Comment 2 for bug 1646181

Revision history for this message
JB Broccard (jbbroccard) wrote : Re: Fail to boot VM out of large snapshots (30GB+)

All,
I was able to get around the issue by triggering the "qemu-img info" command right before the python code executes it. See my change in /usr/lib/python2.7/site-packages/nova/virt/images.py :

def qemu_img_info(path, format=None):
    """Return an object containing the parsed output from qemu-img info."""
    # TODO(mikal): this code should not be referring to a libvirt specific
    # flag.
    # NOTE(sirp): The config option import must go here to avoid an import
    # cycle
    CONF.import_opt('images_type', 'nova.virt.libvirt.imagebackend',
                    group='libvirt')
    if not os.path.exists(path) and CONF.libvirt.images_type != 'rbd':
        raise exception.DiskNotFound(location=path)

    try:
        cmd = ('env', 'LC_ALL=C', 'LANG=C', 'qemu-img', 'info', path)
        if format is not None:
            cmd = cmd + ('-f', format)
        os.system('(time /usr/bin/qemu-img info ' + str(path) + ') >> /tmp/testfile 2>&1') # <- my change
        out, err = utils.execute(*cmd, prlimit=QEMU_IMG_LIMITS)

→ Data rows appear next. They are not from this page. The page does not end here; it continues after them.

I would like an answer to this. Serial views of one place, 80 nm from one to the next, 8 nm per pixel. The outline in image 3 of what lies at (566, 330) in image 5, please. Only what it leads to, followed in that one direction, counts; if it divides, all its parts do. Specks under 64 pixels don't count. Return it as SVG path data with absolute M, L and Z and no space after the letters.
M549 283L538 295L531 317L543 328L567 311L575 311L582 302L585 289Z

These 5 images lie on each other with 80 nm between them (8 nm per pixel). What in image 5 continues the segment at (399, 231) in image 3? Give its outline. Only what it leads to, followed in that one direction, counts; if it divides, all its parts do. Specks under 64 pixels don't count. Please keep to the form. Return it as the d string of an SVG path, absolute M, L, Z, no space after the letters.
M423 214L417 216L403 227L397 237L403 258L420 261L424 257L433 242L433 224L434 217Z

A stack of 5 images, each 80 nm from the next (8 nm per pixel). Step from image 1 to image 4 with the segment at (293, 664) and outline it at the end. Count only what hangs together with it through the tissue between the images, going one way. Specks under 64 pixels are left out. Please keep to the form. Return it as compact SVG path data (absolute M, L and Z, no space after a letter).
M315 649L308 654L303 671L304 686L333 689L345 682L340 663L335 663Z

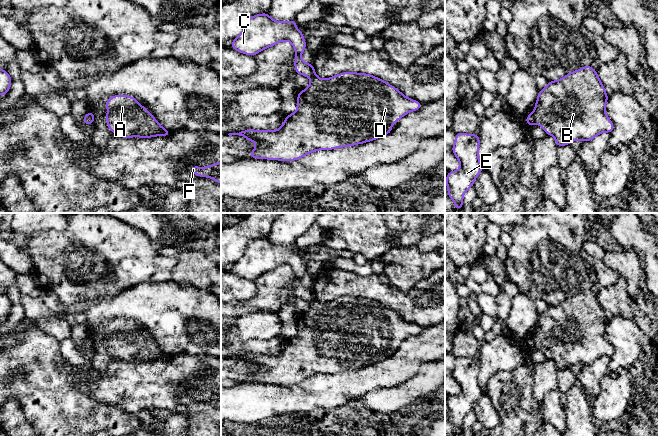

With this the issue does not occur anymore.
What I noticed is that through NFS accessing files on the NFS mounted FS can be very slow right after the copy/convert, running the same command right before the ones that trigger the exception made it.

I tried to track down where the Exit code: -9 came from but it seems to be coming from qemu-img program itself and oslo_concurrency libraries does not interpret this "-9".

Could anyone give an opinion on this workaround?